Cheryl Stiles has published numerous poems, essays, and reviews in journals such as Poet Lore, 32 Poems, The Atlanta Review, Storysouth, SLANT, Plainsongs, Southern Women’s Review, and POEM. Her work has received the Agnes Scott Literary Festival Prize and a Pushcart nomination. As a member of the Georgia Writers Registry, she gives readings and workshops throughout the southeast. She works as a university librarian in Atlanta and is completing a doctoral degree at Georgia State University.

Christine Swint studies in the M.F.A. program at Georgia State University, where she also teaches introductory poetry writing and first-year composition. This fall she served as an assistant editor for Five Points Literary and Art Journal.  Her poems have appeared most recently or are forthcoming in Ekphrasis, Hot Metal Bridge, Slant: A Journal of Poetry, The Tampa Review, and Shadowbox. She is the winner of the 2012 Agnes Scott Writer's Festival award for "Learning to Pray in Spanish,"  judged by Joy Harjo, which is published in this issue.

Jessica Tyner is originally from Oregon, USA, a member of the Cherokee Nation, and has been a writer and editor for ten years. Currently, she is a copy writer for Word Jones, a travel writer with Mucha Costa Rica, a writer for TripFab, a copy editor at the London-based Flaneur Arts Journal, and a contributing editor at New York’s Thalo Magazine. She has recently published short fiction in Out of Print Magazine in India, and poetry in Slow Trains Literary Journal, Straylight Magazine, and Solo Press.  She lives in San José, Costa Rica.

Douglas E. Whittle came to the University of Wisconsin in 2004 after spending 12 years as professor of fine art at Converse College in South Carolina. He received a bachelor of fine arts degree in painting from the University of Florida in 1984 before spending two years in Zaire, Africa, as a Peace Corps volunteer building fish ponds with local tribesmen in the Congo River basin.

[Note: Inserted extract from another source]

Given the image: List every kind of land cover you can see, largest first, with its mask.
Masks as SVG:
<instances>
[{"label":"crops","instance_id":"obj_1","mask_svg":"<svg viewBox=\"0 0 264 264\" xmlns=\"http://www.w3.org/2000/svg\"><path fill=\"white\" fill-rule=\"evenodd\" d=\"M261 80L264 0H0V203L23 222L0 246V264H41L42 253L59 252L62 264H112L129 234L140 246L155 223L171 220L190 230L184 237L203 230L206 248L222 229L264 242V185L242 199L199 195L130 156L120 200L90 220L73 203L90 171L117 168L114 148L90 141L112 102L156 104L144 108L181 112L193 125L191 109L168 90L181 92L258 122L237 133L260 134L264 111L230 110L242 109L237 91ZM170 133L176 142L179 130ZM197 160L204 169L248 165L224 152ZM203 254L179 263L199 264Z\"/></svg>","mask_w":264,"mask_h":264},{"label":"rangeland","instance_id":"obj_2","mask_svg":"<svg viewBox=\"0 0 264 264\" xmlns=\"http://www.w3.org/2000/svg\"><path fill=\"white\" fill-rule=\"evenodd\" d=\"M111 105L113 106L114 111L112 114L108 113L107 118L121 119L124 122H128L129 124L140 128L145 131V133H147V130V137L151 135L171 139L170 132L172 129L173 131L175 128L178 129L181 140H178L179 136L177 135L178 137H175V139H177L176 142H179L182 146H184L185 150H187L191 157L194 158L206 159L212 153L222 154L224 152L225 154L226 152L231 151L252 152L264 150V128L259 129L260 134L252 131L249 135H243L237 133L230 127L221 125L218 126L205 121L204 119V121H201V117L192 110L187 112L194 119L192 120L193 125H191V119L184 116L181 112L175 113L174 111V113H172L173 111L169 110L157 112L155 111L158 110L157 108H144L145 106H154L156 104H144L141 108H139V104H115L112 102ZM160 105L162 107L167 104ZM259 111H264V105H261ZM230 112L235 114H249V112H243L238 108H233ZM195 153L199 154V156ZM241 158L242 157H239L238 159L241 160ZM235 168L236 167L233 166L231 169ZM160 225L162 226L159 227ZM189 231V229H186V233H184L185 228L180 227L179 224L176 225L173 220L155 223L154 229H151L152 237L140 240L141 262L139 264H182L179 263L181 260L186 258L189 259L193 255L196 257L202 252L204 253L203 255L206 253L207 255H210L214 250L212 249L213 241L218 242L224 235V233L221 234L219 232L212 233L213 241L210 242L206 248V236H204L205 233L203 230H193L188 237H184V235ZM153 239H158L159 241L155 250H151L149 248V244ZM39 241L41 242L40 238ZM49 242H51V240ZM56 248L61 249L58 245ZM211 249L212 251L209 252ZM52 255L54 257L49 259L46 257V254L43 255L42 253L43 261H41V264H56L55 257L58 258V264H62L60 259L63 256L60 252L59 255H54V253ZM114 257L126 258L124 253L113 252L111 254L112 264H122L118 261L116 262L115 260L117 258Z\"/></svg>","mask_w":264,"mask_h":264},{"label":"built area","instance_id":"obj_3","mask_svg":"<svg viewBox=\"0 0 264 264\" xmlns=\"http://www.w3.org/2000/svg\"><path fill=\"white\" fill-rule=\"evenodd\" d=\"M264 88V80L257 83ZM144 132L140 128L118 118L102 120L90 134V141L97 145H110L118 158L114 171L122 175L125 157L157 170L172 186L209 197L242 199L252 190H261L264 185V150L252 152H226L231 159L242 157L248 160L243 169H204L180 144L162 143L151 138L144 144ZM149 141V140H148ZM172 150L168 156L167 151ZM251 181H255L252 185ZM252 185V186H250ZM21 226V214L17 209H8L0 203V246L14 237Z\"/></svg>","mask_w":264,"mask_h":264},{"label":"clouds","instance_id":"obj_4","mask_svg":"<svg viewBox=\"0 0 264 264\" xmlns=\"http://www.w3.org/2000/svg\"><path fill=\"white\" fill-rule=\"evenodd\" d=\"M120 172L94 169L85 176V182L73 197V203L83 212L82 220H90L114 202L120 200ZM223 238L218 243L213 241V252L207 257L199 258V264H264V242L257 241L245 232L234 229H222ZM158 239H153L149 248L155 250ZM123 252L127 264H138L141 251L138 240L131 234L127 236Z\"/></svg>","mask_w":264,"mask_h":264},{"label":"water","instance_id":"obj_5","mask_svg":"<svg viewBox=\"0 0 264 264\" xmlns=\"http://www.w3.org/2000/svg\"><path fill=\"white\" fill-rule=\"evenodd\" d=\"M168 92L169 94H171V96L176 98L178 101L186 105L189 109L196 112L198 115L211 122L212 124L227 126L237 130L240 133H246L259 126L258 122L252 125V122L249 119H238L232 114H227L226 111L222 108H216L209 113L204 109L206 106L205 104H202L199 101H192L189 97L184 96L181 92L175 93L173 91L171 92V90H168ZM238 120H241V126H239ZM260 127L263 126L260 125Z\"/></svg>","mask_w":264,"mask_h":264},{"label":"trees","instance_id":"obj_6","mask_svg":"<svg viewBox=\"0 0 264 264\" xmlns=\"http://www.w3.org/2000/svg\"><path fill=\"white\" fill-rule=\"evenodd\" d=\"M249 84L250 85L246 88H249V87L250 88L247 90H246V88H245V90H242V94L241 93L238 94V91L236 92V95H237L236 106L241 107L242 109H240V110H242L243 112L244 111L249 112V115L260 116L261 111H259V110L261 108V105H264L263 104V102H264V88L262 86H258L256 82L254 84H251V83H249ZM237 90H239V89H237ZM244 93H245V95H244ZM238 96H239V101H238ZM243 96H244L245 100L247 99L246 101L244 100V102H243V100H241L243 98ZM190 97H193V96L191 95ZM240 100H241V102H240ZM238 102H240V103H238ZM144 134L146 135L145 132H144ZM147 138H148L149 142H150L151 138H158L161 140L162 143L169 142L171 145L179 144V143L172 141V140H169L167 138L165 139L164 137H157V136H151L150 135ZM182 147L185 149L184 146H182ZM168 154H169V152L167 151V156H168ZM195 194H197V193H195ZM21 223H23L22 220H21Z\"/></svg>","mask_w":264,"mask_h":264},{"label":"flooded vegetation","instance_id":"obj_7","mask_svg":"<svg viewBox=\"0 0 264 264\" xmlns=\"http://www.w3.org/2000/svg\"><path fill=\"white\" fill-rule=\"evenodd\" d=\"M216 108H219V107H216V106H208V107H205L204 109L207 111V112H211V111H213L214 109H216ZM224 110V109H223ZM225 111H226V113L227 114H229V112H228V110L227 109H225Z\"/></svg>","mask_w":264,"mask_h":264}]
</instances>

He returned to the University of Florida and received a master of fine arts degree in printmaking in 1990. His work as a painter and printmaker has been widely nationally in galleries and museums, as well as in several international competitions. Institutions that own his artwork include The Fogg Museum at Harvard University, Carolina First Bank, The Palmetto State Bank, Marriott Hotels Inc., Wofford College, and other private collections throughout the U.S. and Europe. He has traveled extensively in Europe, Asia, Africa, and Central America, and has led trips on five continents for University of Wisconsin Continuing Studies.

Currently an English Lecturer at Southern Polytechnic State University in Marietta, Georgia, Michelle Nichols Wright is actively engaged in researching and writing contemporary fiction and nonfiction with work included in such publications as Bitter Oleander, The 2012 Zahir Fiction Anthology, Pank, and The Texas Review. She obtained her Ph.D. in Literature and Creative Writing (Fiction) from The University of Southern Mississippi in 2010.

William Wright is author of five collections of poems, including Night Field Anecdote (Louisiana Literature Press, 2011) and Bledsoe (Texas Review Press, 2011). He is series editor of The Southern Poetry Anthology and founding editor of Town Creek Poetry. He has been published in many journals. He won the 2012 Porter Fleming Prize in Poetry, translates German poetry, and is at work on a novel.